As chants of “not my president” echo across the nation, millions gather around the globe to protest our new administration and hot pink yarn flies off the shelves of craft stores everywhere, Donald Trump is still the president of the United States. In the months since the election, and especially the two weeks after the inauguration, the entire planet has been reeling from the election of one of the most divisive leaders we have seen in the modern age, forced to come to terms with the reality that such a man has come to power. How can we attempt to process this dynamic shift, and where can we find the energy to keep us in the fight?
The James W. Palmer Gallery has provided one such answer in its new exhibition, “The World After January 20, 2017: Works by Contemporary Artists and Poets.” Come experience this multimedia exhibition, on view through Feb. 16, which features artists from a variety of backgrounds all searching to comprehend this strange new world, and through great pain find a sense of understanding.
The idea for such an exhibit came about through the collaboration of co-curators Associate Director of the Palmer Gallery Monica d. Church and Adjunct Associate Professor Judith Nichols, when they realized that they had a chance to create something extraordinarily current. Church explained how she introduced the idea to Professor Nichols: “I presented Judy, who I know as a poet and activist, with a loose idea that we may want to shift the focus of the exhibition we were working on to something more timely while I was at her home preparing tamales for a fundraiser for Artists for Soup. We felt that we might have an opportunity to organize an exhibition in reaction to the election, and have it take place within the first 100 days of the Trump presidency.”

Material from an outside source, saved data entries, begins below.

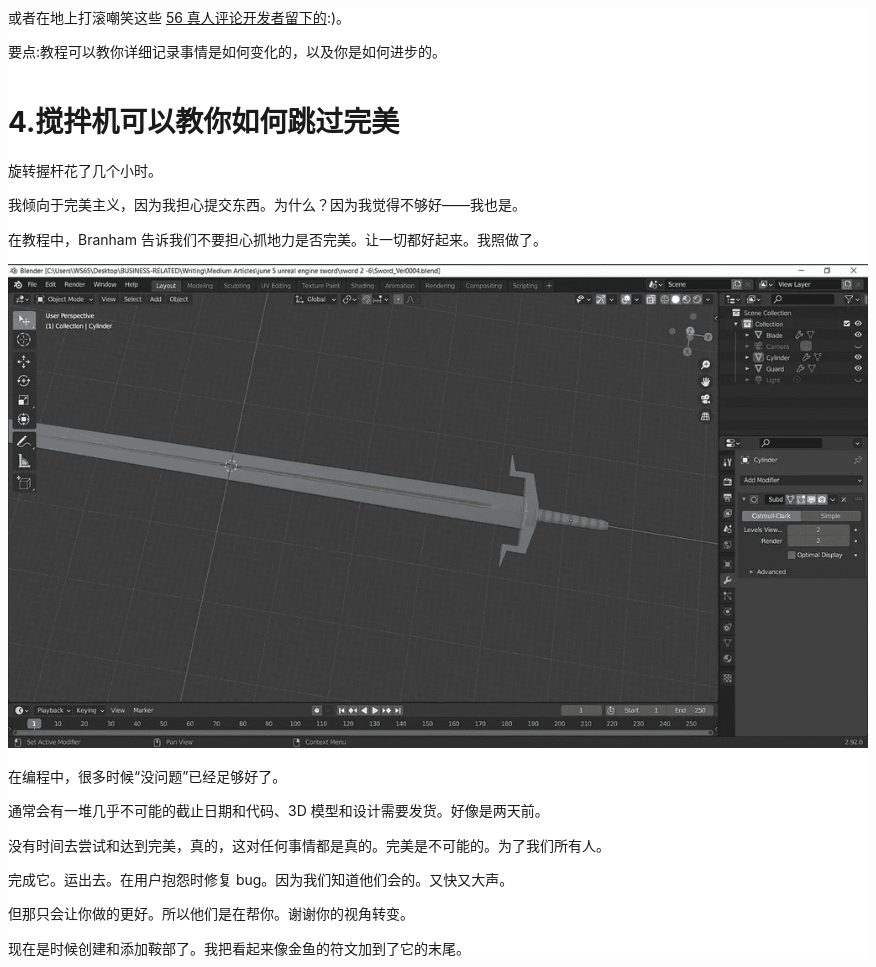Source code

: 或者在地上打滚嘲笑这些 [56 真人评论开发者留下的](/56-funny-code-comments-that-people-actually-wrote-6074215ab387):)。

要点:教程可以教你详细记录事情是如何变化的，以及你是如何进步的。

# 4.搅拌机可以教你如何跳过完美

旋转握杆花了几个小时。

我倾向于完美主义，因为我担心提交东西。为什么？因为我觉得不够好——我也是。

在教程中，Branham 告诉我们不要担心抓地力是否完美。让一切都好起来。我照做了。

![](img/8124a41e88eff91b145c924e3987f579.png)

在编程中，很多时候“没问题”已经足够好了。

通常会有一堆几乎不可能的截止日期和代码、3D 模型和设计需要发货。好像是两天前。

没有时间去尝试和达到完美，真的，这对任何事情都是真的。完美是不可能的。为了我们所有人。

完成它。运出去。在用户抱怨时修复 bug。因为我们知道他们会的。又快又大声。

但那只会让你做的更好。所以他们是在帮你。谢谢你的视角转变。

现在是时候创建和添加鞍部了。我把看起来像金鱼的符文加到了它的末尾。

Specifically addressing the original vision for the exhibition in its desire to be relevant and political, Church stated in an email, “The inspiration for the exhibition came about with the idea that ‘political and social upheavals can provide ripe environments for making art.’ We invited artists and poets to ‘consider sharing work that somehow addresses your sense of what this Presidential Inauguration might mean.’” In this way both the experience of creating the art, as well as observing the pieces as a viewer are rather cathartic experiences. In this tumultuous time, Hannah Nice ’18 [Disclaimer: Nice is the Assistant Social Media Editor at the Miscellany News] has come to value art more than ever, and talked about the thoughts she had while wandering through the exhibition: “The process of art making can be therapeutic, as it provides a way for artists to take action and translate internalized emotions into a tangible entity. On the other hand, art creates a platform for a community to be created; it acts as a physical manifestation of shared emotions. I find that this show beautifully highlights these aspects of art: the power that comes from both creating and displaying it.”
While clearly each artist in the exhibit views the election of Donald Trump (and his most recent policies) in a negative light, each work reflects a variety of reactions to his election, ranging from the darkly humorous to the quietly somber. Church expanded upon the selection process for the artists themselves: “We invited artists and poets whose works normally have political underpinnings. Thus, none of the participants were making political works for the first time. The artists/poets all responded positively to our invitation. They worked hard, over the holidays and with a very short turnaround to produce new works.”
Each work captures a variety of experiences, some quiet and reflective, and others more bombastic. While there was certainly a trend of depicting Donald Trump rodent-like and grotesque, others went for a subtler approach. The painting “A Dangerous Table” by Nichols was a favorite, blending tranquil, swirling colors with a darker, more sinister message. In a pose reminiscent of “The Last Supper”, the likenesses of Trump’s closest confidantes are seated around a table. Some are dressed in the white cloaks of KKK attire while others seated more centrally give off the Nazi salute. Perhaps most strikingly, the man with the orange hair is not seated at the table, but is placed off to the side, tripping over his own feet.
These works are meant to incite a dialogue, and Nichols puts it most eloquently: “The works in this show were created by artists who, in many cases, are in the cross-hairs of the new administration because of our queerness, color, gender, country of origin or religious affiliation. One non-violent response in these times of national crisis may be to invite dialogue with the huge number of North Americans who celebrate the direction our elected leaders seem to be taking the country.” Professor Nichols emphasized the importance of this form of protest, stating: “The urgent work for citizens of conscience right now is to imagine ways to build alliances that counter the initiatives coming out of Washington. This movement will benefit from the support of artists and writers and those of us who make their work possible. We need to fill public spaces, newspapers and classrooms with the language and vision required to sustain a just and unbreakable union.” It is clear that in times like these, filling every space with protest and dissent is the path to change, or at the very least the inhibition of the disastrous policies of our current government. While the exhibition “The World After January 20, 2017” does not give answers to every problem facing our nation at this very moment, through a variety of perspectives it offers the idea that unity does not mean disregarding the plights of individuals but embracing us all, that through mutual understanding of our unique struggles we might have a chance at progress.